Ex-Worker at C.I.A. Says He Leaked Data on Surveillance


A 29-year-old former C.I.A. computer technician went public on Sunday as the source behind the daily drumbeat of disclosures about the nation’s surveillance programs, saying he took the extraordinary step because “the public needs to decide whether these programs and policies are right or wrong.”

Ex-Worker at C.I.A. Says He Leaked Data on Surveillance

During a 12-minute video interview that went online Sunday, Edward Joseph Snowden calmly answered questions about his journey from being a well-compensated government contractor with nearly unlimited access to America’s intelligence secrets to being holed up in a Hong Kong hotel room, the subject of a United States investigation, with the understanding that he could spend the rest of his life in jail.

The revelation came after days of speculation that the source behind a series of leaks that have transfixed Washington must have been a high-level official at one of America’s spy agencies. Instead, the leaker is a relatively low-level employee of a giant government contractor, Booz Allen Hamilton, that has won billions of dollars in secret government contracts over the past decade, partly by aggressively marketing itself as the premier protector of America’s classified computer infrastructure.

The episode presents both international and domestic political difficulties for the Obama administration. If Mr. Snowden remained in China, the White House would have to navigate getting him out of a country that has been America’s greatest adversary on many issues of computer security.

Then the United States must set up a strategy for prosecuting a man whom many will see as a hero for provoking a debate that President Obama himself has said he welcomes — amid already fierce criticism of the administration’s crackdown on leaks. The court-martial of Pfc. Bradley Manning, who released a vast archive of military and diplomatic materials to WikiLeaks, resumes Monday.

Mr. Snowden, who said he was seeking asylum abroad, perhaps in Iceland, gave the interview to The Guardian, the British newspaper and global Web site that during the past week published a string of articles about classified National Security Agency programs. Both The Guardian and The Washington Post, which also published articles disclosing the surveillance programs, identified Mr. Snowden on Sunday as the source for their articles.

In his interview with The Guardian, Mr. Snowden said his job had given him access to myriad secrets that the United States government guards most jealously, including the locations of Central Intelligence Agency stations overseas and the identities of undercover agents working for the United States.

But he said he had been selective in what he disclosed, releasing only what he found to be the greatest abuses of a surveillance state that he came to view as reckless and having grown beyond reasonable boundaries. He was alternately defiant and resigned, saying at one point that the C.I.A. might try to spirit him out of China, and speculating that it might even hire Asian gangs to go after him.

“If you realize that that’s the world you helped create and it is going to get worse with the next generation and the next generation and extend the capabilities of this architecture of oppression, you realize that you might be willing to accept any risks and it doesn’t matter what the outcome is,” Mr.
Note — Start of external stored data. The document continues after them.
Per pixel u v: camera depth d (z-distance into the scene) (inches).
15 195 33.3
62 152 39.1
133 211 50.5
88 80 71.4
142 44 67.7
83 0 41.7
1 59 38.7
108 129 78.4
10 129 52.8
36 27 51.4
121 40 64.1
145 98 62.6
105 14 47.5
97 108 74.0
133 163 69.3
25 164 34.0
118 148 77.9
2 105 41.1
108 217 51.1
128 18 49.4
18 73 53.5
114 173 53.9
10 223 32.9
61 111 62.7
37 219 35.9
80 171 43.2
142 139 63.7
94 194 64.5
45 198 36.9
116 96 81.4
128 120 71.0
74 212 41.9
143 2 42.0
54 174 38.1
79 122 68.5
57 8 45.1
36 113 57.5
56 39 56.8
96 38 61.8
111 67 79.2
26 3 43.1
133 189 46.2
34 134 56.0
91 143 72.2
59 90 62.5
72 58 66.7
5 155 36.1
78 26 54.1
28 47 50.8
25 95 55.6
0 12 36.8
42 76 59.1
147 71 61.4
Snowden said.

Some outside experts said the push in recent years to break down barriers between spy agencies and share information across the government had greatly expanded the universe of government employees and outside contractors with access to highly classified intelligence.
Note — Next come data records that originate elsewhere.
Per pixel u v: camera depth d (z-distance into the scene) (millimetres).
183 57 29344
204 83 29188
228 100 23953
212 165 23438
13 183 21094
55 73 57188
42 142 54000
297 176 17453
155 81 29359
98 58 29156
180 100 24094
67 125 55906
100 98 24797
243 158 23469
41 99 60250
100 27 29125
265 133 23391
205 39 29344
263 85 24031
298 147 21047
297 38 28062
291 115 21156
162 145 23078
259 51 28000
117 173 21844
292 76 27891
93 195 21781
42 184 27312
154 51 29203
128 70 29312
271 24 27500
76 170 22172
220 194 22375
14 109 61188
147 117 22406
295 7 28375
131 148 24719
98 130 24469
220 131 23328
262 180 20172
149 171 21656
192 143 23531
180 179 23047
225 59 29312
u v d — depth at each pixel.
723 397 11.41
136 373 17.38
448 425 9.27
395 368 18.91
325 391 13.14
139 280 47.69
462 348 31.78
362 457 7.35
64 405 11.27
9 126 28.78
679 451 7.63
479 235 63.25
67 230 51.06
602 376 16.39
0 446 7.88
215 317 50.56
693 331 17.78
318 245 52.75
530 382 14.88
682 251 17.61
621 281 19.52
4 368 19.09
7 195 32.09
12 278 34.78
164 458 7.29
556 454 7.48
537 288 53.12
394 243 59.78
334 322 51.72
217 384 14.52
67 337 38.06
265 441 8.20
“In past years, someone like Snowden may not have had access to briefings detailing these collection programs,” said Cedric Leighton, a former deputy director of the National Security Agency, “but now with the push from a ‘need to know’ to a ‘need to share’ philosophy, it’s far more likely for an I.T. contractor like him to gain access to such documents.”
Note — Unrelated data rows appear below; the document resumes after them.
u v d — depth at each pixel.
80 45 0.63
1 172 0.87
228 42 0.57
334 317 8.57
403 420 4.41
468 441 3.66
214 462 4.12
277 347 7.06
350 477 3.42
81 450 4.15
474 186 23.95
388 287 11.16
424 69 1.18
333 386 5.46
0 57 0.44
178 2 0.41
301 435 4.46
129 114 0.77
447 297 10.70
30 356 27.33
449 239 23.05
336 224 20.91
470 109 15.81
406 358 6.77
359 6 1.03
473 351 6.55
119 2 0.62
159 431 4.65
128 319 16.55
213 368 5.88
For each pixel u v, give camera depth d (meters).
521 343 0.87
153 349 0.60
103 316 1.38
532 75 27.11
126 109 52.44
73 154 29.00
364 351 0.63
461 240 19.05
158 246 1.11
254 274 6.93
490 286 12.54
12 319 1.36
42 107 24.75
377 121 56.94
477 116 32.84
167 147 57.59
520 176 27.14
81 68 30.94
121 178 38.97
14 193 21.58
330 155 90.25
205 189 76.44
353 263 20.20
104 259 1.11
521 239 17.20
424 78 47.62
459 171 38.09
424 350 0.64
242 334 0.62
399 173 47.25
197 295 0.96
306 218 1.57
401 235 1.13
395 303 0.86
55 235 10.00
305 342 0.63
Mr. Snowden’s disclosures prompted some calls from Congress on Sunday to hold hearings about the surveillance programs or reopen debate on portions of the Patriot Act.

The disclosures also were published just as the Obama administration was grappling with the fallout from its many investigations into leaks to the news media. After it was revealed in May that the Justice Department had secretly obtained phone logs for reporters at The Associated Press and Fox News, criticism of the administration’s leak investigation was heightened. Mr. Obama said he was “troubled” by those developments, and ordered Attorney General Eric H. Holder Jr. to review the Justice Department’s procedures for investigating reporters.

As part of that review, Mr. Holder and senior department officials have met with editors and media lawyers to try to assuage their fears that the administration is trying to silence the press. A day before The Guardian published its first article on how the government was collecting Americans phone data, Mr. Holder met with lawyers for several media outlets about legislation and other measures that may help protect reporters.

A White House spokesman declined to comment on Sunday. A spokesman for James R. Clapper Jr., the director of national intelligence, referred questions to the Justice Department. In a statement, the department said it was in the initial stages of an investigation into the matter, though it did not name Mr. Snowden.

In a weekend interview with NBC News, Mr. Clapper warned that the revelations could create serious risks to national security. “We’re very, very concerned about it,” he said. “For me, it is literally — not figuratively — literally gut-wrenching to see this happen, because of the huge, grave damage it does to our intelligence capabilities.”

Mr. Snowden, a native of North Carolina, told The Guardian that he signed up in 2003 for an Army Special Forces training program because he wanted to fight in Iraq.

“I felt like I had an obligation as a human being to help free people from oppression,” he said.

But he said he had quickly become disillusioned with the military.

“Most of the people training us seemed pumped up about killing Arabs, not helping anyone,” he said.

After breaking his legs during a training accident, Mr. Snowden was discharged from the Army and took a job as a security guard at an N.S.A. secret facility on the University of Maryland’s campus, according to The Guardian, which said it had confirmed his story.

Despite not having a high school degree, he was later hired by the C.I.A. to work on information technology security, serving in Geneva. In 2009, he joined the N.S.A. as a contractor at a facility in Japan, where, he said, he watched “as Obama advanced the very policies that I thought would be reined in.”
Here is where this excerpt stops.